### Input data
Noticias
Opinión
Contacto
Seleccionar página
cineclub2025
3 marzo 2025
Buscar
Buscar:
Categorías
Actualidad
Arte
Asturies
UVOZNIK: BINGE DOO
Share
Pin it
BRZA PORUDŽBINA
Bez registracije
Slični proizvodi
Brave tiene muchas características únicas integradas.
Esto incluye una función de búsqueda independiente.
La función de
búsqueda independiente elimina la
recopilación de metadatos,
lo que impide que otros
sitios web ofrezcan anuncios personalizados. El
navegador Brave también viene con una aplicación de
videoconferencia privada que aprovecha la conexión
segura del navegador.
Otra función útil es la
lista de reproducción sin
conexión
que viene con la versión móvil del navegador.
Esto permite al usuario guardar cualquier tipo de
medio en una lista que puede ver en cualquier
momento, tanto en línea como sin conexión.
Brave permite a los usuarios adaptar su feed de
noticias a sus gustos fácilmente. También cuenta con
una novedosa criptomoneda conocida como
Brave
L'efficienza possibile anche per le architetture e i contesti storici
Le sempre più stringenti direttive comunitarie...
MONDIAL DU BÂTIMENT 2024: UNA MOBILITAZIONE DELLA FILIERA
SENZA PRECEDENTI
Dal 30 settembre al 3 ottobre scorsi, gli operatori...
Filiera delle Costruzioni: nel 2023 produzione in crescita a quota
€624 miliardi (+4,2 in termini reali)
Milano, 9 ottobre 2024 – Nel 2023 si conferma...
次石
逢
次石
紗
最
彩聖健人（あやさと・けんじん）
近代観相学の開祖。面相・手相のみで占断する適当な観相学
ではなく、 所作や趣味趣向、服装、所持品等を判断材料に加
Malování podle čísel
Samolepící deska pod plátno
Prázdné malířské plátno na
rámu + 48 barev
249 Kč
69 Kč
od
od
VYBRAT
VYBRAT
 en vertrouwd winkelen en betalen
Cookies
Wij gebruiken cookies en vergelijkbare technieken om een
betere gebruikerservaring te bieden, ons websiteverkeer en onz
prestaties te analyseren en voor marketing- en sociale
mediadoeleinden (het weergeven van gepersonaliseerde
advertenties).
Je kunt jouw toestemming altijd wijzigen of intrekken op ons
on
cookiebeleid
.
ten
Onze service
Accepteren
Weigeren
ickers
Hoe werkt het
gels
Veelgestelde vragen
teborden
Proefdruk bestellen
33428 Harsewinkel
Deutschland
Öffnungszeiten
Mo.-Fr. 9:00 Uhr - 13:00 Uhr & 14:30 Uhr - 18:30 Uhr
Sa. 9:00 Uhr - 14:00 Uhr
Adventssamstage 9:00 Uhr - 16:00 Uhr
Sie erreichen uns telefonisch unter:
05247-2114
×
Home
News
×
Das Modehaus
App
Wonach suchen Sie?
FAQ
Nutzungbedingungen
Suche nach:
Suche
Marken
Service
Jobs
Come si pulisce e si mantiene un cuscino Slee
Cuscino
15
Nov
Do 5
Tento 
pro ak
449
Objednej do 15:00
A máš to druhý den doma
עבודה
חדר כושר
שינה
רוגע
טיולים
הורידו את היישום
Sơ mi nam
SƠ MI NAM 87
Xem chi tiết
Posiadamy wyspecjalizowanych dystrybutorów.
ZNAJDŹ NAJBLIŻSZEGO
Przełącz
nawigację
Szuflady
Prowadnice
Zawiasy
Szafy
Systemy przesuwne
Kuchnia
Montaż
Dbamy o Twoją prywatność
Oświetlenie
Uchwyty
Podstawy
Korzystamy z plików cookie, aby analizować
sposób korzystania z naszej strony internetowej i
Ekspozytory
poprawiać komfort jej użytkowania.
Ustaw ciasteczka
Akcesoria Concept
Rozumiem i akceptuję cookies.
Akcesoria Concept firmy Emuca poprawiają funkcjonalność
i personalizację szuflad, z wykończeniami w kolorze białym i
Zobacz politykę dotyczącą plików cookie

### To do
Above this instruction are the records; retype exactly the lines from the one containing "BRZA PORUDŽBINA" up to and including the one containing "Esto permite al".

### Reply to the exercise
BRZA PORUDŽBINA
Bez registracije
Slični proizvodi
Brave tiene muchas características únicas integradas.
Esto incluye una función de búsqueda independiente.
La función de
búsqueda independiente elimina la
recopilación de metadatos,
lo que impide que otros
sitios web ofrezcan anuncios personalizados. El
navegador Brave también viene con una aplicación de
videoconferencia privada que aprovecha la conexión
segura del navegador.
Otra función útil es la
lista de reproducción sin
conexión
que viene con la versión móvil del navegador.
Esto permite al usuario guardar cualquier tipo de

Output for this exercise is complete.